→ **Text shown**:

Scientists have discovered a way of converting skin cells directly into neural precursor cells - the cells that develop into the three main components of the brain and nervous system.
Researchers from Stanford University School of Medicine are celebrating a new medical breakthrough - a process similar to using stem cells to create new cells in the body. Except this time, scientists have transformed skin cells directly into neural precursor brain cells, skipping the ‘middle stem cell’ stage in the process.
The American research team infected the skin cells of mice with a virus in order to mimic neural precursor cells. Scientists were able to successfully take these skin cells and reprogramme them directly into brain cells without passing through the stem cell stage.
It was found that in just three weeks, one in ten of the skin cells had started to look and act like working neural precursors.
To confirm this result, researchers injected the new neural cells into the brains of newborn mice, which were bred to lack ability to make the myelin sheath, an insulating layer that surrounds the nerve fibres and allows impulses to transmit into the nerve cells.

→ **Transcribed page contents**:
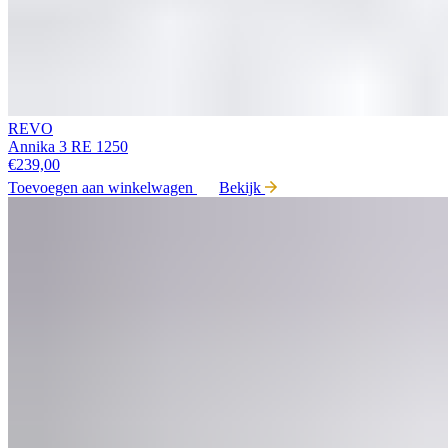
REVO
Annika 3 RE 1250
€
239,00
Toevoegen aan winkelwagen
Bekijk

→ **Actions to take**:
A. Reproduce the passage on converting skin cells from "Scientists have discovered" to "stem cell stage.".
B. Answer these questions using the passage on converting skin cells:
(i) Which institution are the researchers from?
(ii) How long did it take for one in ten of the skin cells to start looking and acting like working neural precursors?
(iii) Into what animals did researchers inject the new neural cells to confirm the result?
The material is not needed here.

→ **Your responses**:
A.
Scientists have discovered a way of converting skin cells directly into neural precursor cells - the cells that develop into the three main components of the brain and nervous system.
Researchers from Stanford University School of Medicine are celebrating a new medical breakthrough - a process similar to using stem cells to create new cells in the body. Except this time, scientists have transformed skin cells directly into neural precursor brain cells, skipping the ‘middle stem cell’ stage in the process.
The American research team infected the skin cells of mice with a virus in order to mimic neural precursor cells. Scientists were able to successfully take these skin cells and reprogramme them directly into brain cells without passing through the stem cell stage.

B.
(i) Stanford University School of Medicine
(ii) Three weeks
(iii) Newborn mice bred to lack the ability to make the myelin sheath